Microsoft has been investing a lot in Azure SQL Database. One of the feature which was introduced in Azure SQL Database was called as Query Store. This feature enables SQL Server to collect the query execution related data continuously in tables. Later, it can be used to see the historical data and solve few of performance issues faced by DBAs. This is available on the latest version of Azure SQL Database V12. This feature would help customer who are deploying continuous fixes for their application code in Azure SQL Database. This feature should help in simplifying performance forensics by reducing the time to diagnose and resolve issues.
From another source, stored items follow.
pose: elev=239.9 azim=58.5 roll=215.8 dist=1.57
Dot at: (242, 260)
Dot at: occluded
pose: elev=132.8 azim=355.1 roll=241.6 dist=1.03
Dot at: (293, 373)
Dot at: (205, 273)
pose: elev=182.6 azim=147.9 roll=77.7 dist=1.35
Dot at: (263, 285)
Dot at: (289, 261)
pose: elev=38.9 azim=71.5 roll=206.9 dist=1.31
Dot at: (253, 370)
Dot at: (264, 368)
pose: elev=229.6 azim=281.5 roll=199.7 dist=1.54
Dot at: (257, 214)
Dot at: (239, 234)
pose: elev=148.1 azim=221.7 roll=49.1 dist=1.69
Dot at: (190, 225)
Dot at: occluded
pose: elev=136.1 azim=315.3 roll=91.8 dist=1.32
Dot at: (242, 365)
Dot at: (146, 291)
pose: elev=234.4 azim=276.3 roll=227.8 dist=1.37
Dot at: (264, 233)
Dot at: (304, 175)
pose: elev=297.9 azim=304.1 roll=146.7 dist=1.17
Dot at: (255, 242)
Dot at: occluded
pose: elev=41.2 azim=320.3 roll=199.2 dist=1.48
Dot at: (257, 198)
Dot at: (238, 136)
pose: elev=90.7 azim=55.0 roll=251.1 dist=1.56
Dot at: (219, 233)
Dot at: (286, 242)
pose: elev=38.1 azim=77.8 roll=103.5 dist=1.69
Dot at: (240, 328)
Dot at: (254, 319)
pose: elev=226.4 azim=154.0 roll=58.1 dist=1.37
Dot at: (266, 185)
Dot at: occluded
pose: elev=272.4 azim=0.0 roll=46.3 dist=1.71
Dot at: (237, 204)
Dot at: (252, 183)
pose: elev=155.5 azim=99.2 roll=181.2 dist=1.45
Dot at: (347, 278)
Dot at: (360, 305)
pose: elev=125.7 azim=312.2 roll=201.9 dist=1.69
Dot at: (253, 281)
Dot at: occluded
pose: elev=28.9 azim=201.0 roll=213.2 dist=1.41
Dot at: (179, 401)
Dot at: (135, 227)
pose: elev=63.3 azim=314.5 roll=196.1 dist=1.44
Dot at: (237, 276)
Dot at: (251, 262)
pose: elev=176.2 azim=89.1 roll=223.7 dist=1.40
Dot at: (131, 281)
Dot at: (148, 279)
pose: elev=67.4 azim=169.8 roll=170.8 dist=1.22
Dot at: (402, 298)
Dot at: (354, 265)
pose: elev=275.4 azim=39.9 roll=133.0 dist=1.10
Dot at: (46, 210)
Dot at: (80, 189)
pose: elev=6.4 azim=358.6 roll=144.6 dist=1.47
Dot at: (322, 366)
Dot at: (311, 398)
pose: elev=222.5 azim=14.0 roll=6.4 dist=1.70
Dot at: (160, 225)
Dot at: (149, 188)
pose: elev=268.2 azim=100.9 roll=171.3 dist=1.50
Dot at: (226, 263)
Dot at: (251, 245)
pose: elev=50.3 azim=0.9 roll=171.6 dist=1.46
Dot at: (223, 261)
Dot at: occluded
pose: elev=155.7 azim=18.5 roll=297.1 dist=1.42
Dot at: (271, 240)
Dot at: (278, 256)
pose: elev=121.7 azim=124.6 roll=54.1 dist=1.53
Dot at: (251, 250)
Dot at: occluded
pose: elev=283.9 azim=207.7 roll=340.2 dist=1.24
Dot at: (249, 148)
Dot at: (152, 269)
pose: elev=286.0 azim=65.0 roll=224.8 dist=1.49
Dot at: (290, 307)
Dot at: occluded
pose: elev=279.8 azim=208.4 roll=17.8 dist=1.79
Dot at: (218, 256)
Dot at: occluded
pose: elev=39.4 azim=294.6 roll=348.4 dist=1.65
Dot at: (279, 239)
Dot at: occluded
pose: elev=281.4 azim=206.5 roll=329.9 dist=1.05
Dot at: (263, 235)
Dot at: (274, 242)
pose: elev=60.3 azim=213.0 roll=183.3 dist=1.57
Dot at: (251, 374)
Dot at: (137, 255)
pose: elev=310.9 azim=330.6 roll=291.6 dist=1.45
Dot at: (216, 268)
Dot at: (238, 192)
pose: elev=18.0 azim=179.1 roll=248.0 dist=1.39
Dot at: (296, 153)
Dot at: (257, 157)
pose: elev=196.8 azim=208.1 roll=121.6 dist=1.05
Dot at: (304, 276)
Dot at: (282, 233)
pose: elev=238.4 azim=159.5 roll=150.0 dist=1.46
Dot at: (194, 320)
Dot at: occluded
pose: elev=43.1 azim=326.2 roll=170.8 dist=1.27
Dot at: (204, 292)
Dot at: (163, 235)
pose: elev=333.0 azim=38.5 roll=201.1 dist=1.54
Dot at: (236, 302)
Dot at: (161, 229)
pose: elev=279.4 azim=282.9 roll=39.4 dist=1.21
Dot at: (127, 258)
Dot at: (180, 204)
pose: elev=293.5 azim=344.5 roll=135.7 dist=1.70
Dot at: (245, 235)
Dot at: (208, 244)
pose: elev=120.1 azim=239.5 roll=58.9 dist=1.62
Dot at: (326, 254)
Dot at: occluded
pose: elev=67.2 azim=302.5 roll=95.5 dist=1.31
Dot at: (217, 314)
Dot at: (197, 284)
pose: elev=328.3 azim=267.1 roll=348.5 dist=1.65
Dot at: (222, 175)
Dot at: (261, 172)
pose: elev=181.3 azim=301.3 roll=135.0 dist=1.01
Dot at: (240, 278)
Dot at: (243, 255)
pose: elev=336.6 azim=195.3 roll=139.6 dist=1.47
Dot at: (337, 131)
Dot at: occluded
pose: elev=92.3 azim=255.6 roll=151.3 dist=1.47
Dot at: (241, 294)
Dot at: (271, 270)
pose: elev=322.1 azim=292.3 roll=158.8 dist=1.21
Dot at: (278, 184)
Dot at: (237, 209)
Before we get into the nuances of the same, it must be understood that this feature is just not available with the cloud version (Azure SQL Database) but has been neatly rolled into the on-premise latest version of SQL Server 2016. As you see this uniquely tested at scale with the Azure Databases, I am sure you can assume this would be a great asset for your upgrade to SQL Server 2016 too. Let us next get into the specifics and how you can see the same on Azure next.

This feature is auto enabled for newly created database in V12. We can change the parameters or disable the feature by right clicking on the database and going to properties.

Image 1

Above are the default setting which are enabled for a database.
Here is the screenshot taken from SQL Server 2016 Management Studio while connecting to Azure SQL Database.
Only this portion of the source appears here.